人間の本質を問う「レプリカント」の存在ー脚本の魅力
本作の脚本は、当初、ハンプトン・ファンチャーが担当していたが、スコットとの意見の対立から降板。その後、新たに起用されたデヴィッド・ピープルズは、機械を連想させる「アンドロイド」に代わり、新たな言葉を考案するようスコットから依頼された。そこで彼が生み出した言葉が「レプリカント」だった。

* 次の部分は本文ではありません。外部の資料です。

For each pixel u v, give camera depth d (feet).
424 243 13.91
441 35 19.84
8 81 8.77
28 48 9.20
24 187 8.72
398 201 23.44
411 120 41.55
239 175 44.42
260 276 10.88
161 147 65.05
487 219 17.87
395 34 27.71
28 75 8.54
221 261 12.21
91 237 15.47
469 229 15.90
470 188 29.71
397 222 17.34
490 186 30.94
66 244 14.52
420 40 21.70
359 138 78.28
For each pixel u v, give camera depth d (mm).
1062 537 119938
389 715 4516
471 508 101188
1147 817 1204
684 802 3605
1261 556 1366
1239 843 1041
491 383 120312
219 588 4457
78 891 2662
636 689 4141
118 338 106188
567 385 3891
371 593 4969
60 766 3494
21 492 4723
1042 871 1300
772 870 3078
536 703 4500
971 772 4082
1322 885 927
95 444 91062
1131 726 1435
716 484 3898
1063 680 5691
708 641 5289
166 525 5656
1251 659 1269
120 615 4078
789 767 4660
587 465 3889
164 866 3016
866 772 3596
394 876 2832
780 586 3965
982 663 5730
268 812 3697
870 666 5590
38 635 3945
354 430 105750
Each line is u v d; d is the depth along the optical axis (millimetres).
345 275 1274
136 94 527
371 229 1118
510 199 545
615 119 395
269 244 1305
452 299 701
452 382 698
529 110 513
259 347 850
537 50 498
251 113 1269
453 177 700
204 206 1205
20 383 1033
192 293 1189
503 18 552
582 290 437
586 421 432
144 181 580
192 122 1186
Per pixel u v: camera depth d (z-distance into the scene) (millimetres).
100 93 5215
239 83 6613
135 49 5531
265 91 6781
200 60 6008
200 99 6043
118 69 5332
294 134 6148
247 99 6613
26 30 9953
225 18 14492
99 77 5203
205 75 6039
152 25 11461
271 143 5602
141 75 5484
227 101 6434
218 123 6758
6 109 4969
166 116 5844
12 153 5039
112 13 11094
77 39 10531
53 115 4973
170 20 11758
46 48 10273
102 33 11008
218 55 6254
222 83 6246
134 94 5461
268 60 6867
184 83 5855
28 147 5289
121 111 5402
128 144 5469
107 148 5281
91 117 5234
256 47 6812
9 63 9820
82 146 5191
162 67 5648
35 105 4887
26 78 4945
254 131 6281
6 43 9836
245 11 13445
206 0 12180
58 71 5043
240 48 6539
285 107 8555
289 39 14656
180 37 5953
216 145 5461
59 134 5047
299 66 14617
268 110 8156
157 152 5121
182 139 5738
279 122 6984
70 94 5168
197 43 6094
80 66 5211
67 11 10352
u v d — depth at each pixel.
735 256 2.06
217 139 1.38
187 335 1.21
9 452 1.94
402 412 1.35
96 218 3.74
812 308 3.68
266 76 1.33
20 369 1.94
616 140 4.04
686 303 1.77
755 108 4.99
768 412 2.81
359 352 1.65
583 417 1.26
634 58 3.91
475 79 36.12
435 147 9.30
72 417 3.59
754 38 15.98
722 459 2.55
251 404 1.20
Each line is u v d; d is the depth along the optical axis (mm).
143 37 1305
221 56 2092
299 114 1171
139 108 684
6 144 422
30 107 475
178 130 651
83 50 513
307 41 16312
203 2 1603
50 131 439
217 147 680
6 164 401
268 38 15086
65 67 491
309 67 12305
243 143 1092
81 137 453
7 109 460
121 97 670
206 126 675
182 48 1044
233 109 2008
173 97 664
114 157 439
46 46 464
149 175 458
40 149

レプリカントとは、遺伝子工学技術の進歩で生まれた人造人間のことで、生物学の用語「レプリケーション(細胞複製)」が語源になっている。彼らは、科学者と同等の知力と優れた体力を有し、過酷な奴隷労働や戦闘を強いられている。
ここで問題なのは、彼らが極めて精巧にできており、ヒトの見分けがつかないということだ。さらに第6世代ともなると実在する人間の記憶を移植することも可能になる。つまり、テクノロジーが発展するほどに、ヒトとレプリカントはイコールな存在になっていくのだ。
本作は、これまで人間の奴隷であったレプリカントに感情が芽生え始め、人間に反旗を翻すところから物語がはじまる。「創造主」たるヒトと全く同じ存在であるにも関わらず、なぜ我々は人間から虐げられなければならないのか―。そんな彼らの問いは、そもそも人間とは何かという哲学的な問いを浮き彫りにする。
AIが目覚ましい進化を遂げている現代。人間と変わらない見た目のバーチャルヒューマンや、人間の代わりに働いてくれるヒューマノイドロボットも登場している。人間と彼らの見分けが付かなくなる日もそう遠くないのかもしれない。